- [Items from a dataset]:
# # # # # # #

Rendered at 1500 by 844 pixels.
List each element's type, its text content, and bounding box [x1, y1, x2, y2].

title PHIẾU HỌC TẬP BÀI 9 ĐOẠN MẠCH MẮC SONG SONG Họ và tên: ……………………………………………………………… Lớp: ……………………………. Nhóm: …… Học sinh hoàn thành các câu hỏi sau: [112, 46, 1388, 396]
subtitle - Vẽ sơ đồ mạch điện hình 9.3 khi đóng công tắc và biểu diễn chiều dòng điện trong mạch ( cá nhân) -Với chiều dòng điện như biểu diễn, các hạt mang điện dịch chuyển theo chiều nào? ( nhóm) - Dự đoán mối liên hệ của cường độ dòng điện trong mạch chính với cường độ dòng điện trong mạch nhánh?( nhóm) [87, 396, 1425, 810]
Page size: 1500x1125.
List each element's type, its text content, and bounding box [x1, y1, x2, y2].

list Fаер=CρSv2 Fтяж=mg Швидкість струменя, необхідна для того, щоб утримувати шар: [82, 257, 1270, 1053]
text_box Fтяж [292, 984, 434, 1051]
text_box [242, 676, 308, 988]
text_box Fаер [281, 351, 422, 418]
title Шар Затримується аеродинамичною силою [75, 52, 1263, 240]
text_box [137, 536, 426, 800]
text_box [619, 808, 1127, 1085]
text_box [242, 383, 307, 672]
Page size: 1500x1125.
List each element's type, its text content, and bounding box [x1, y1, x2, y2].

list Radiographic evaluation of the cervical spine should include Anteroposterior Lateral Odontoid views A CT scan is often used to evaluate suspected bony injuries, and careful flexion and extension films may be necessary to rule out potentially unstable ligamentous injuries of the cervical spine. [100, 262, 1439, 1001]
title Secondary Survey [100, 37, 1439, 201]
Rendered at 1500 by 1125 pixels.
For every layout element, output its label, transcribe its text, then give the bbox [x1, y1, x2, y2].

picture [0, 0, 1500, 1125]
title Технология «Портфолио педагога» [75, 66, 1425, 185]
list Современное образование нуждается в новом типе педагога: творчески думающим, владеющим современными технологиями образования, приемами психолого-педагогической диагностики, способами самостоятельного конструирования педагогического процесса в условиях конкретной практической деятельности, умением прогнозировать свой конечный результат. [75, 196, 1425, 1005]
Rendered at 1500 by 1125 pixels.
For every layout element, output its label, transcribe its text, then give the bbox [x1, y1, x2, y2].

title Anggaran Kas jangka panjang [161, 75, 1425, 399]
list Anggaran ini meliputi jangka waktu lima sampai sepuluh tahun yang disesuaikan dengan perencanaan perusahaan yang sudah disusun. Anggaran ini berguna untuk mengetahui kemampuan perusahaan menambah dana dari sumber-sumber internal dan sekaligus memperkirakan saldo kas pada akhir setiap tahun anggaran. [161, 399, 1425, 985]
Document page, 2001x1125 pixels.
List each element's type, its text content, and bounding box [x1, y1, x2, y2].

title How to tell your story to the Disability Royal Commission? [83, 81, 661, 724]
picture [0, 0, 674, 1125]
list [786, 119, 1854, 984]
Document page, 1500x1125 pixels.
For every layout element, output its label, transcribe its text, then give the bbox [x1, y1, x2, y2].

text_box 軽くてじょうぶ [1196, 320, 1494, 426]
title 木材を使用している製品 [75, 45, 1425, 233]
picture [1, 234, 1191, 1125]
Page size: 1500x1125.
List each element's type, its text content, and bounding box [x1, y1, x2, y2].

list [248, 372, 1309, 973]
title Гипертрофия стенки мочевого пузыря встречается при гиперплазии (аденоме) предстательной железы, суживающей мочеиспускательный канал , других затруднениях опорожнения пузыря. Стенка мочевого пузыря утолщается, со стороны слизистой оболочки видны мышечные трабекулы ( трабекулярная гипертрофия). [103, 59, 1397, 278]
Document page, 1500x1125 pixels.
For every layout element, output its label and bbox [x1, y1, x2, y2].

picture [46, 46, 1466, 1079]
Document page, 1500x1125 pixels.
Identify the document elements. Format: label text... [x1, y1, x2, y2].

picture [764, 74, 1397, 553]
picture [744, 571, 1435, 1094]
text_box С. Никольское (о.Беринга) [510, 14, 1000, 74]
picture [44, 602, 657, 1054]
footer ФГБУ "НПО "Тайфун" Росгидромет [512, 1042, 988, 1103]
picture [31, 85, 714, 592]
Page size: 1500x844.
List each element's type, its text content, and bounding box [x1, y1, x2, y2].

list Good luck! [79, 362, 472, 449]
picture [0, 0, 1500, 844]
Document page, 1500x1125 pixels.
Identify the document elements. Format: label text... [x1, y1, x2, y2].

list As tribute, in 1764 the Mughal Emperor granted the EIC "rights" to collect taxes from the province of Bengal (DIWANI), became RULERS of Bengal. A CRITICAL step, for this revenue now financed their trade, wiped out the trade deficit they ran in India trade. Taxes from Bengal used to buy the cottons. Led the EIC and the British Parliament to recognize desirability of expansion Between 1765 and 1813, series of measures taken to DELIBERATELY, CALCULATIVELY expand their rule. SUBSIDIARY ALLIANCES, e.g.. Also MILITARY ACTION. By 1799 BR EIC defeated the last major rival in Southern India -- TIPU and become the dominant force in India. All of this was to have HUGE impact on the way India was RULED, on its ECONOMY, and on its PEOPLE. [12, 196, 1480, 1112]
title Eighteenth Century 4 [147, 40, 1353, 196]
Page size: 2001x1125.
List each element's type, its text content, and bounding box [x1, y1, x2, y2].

# # # # # # #

Would you return the entries exactly as they stand?

- [Result]:
Rendered at 1500 by 844 pixels.
List each element's type, its text content, and bounding box [x1, y1, x2, y2].

title PHIẾU HỌC TẬP BÀI 9 ĐOẠN MẠCH MẮC SONG SONG Họ và tên: ……………………………………………………………… Lớp: ……………………………. Nhóm: …… Học sinh hoàn thành các câu hỏi sau: [112, 46, 1388, 396]
subtitle - Vẽ sơ đồ mạch điện hình 9.3 khi đóng công tắc và biểu diễn chiều dòng điện trong mạch ( cá nhân) -Với chiều dòng điện như biểu diễn, các hạt mang điện dịch chuyển theo chiều nào? ( nhóm) - Dự đoán mối liên hệ của cường độ dòng điện trong mạch chính với cường độ dòng điện trong mạch nhánh?( nhóm) [87, 396, 1425, 810]
Page size: 1500x1125.
List each element's type, its text content, and bounding box [x1, y1, x2, y2].

list Fаер=CρSv2 Fтяж=mg Швидкість струменя, необхідна для того, щоб утримувати шар: [82, 257, 1270, 1053]
text_box Fтяж [292, 984, 434, 1051]
text_box [242, 676, 308, 988]
text_box Fаер [281, 351, 422, 418]
title Шар Затримується аеродинамичною силою [75, 52, 1263, 240]
text_box [137, 536, 426, 800]
text_box [619, 808, 1127, 1085]
text_box [242, 383, 307, 672]
Page size: 1500x1125.
List each element's type, its text content, and bounding box [x1, y1, x2, y2].

list Radiographic evaluation of the cervical spine should include Anteroposterior Lateral Odontoid views A CT scan is often used to evaluate suspected bony injuries, and careful flexion and extension films may be necessary to rule out potentially unstable ligamentous injuries of the cervical spine. [100, 262, 1439, 1001]
title Secondary Survey [100, 37, 1439, 201]
Rendered at 1500 by 1125 pixels.
For every layout element, output its label, transcribe its text, then give the bbox [x1, y1, x2, y2].

picture [0, 0, 1500, 1125]
title Технология «Портфолио педагога» [75, 66, 1425, 185]
list Современное образование нуждается в новом типе педагога: творчески думающим, владеющим современными технологиями образования, приемами психолого-педагогической диагностики, способами самостоятельного конструирования педагогического процесса в условиях конкретной практической деятельности, умением прогнозировать свой конечный результат. [75, 196, 1425, 1005]
Rendered at 1500 by 1125 pixels.
For every layout element, output its label, transcribe its text, then give the bbox [x1, y1, x2, y2].

title Anggaran Kas jangka panjang [161, 75, 1425, 399]
list Anggaran ini meliputi jangka waktu lima sampai sepuluh tahun yang disesuaikan dengan perencanaan perusahaan yang sudah disusun. Anggaran ini berguna untuk mengetahui kemampuan perusahaan menambah dana dari sumber-sumber internal dan sekaligus memperkirakan saldo kas pada akhir setiap tahun anggaran. [161, 399, 1425, 985]
Document page, 2001x1125 pixels.
List each element's type, its text content, and bounding box [x1, y1, x2, y2].

title How to tell your story to the Disability Royal Commission? [83, 81, 661, 724]
picture [0, 0, 674, 1125]
list [786, 119, 1854, 984]
Document page, 1500x1125 pixels.
For every layout element, output its label, transcribe its text, then give the bbox [x1, y1, x2, y2].

text_box 軽くてじょうぶ [1196, 320, 1494, 426]
title 木材を使用している製品 [75, 45, 1425, 233]
picture [1, 234, 1191, 1125]
Page size: 1500x1125.
List each element's type, its text content, and bounding box [x1, y1, x2, y2].

list [248, 372, 1309, 973]
title Гипертрофия стенки мочевого пузыря встречается при гиперплазии (аденоме) предстательной железы, суживающей мочеиспускательный канал , других затруднениях опорожнения пузыря. Стенка мочевого пузыря утолщается, со стороны слизистой оболочки видны мышечные трабекулы ( трабекулярная гипертрофия). [103, 59, 1397, 278]
Document page, 1500x1125 pixels.
For every layout element, output its label and bbox [x1, y1, x2, y2].

picture [46, 46, 1466, 1079]
Document page, 1500x1125 pixels.
Identify the document elements. Format: label text... [x1, y1, x2, y2].

picture [764, 74, 1397, 553]
picture [744, 571, 1435, 1094]
text_box С. Никольское (о.Беринга) [510, 14, 1000, 74]
picture [44, 602, 657, 1054]
footer ФГБУ "НПО "Тайфун" Росгидромет [512, 1042, 988, 1103]
picture [31, 85, 714, 592]
Page size: 1500x844.
List each element's type, its text content, and bounding box [x1, y1, x2, y2].

list Good luck! [79, 362, 472, 449]
picture [0, 0, 1500, 844]
Document page, 1500x1125 pixels.
Identify the document elements. Format: label text... [x1, y1, x2, y2].

list As tribute, in 1764 the Mughal Emperor granted the EIC "rights" to collect taxes from the province of Bengal (DIWANI), became RULERS of Bengal. A CRITICAL step, for this revenue now financed their trade, wiped out the trade deficit they ran in India trade. Taxes from Bengal used to buy the cottons. Led the EIC and the British Parliament to recognize desirability of expansion Between 1765 and 1813, series of measures taken to DELIBERATELY, CALCULATIVELY expand their rule. SUBSIDIARY ALLIANCES, e.g.. Also MILITARY ACTION. By 1799 BR EIC defeated the last major rival in Southern India -- TIPU and become the dominant force in India. All of this was to have HUGE impact on the way India was RULED, on its ECONOMY, and on its PEOPLE. [12, 196, 1480, 1112]
title Eighteenth Century 4 [147, 40, 1353, 196]
Page size: 2001x1125.
List each element's type, its text content, and bounding box [x1, y1, x2, y2].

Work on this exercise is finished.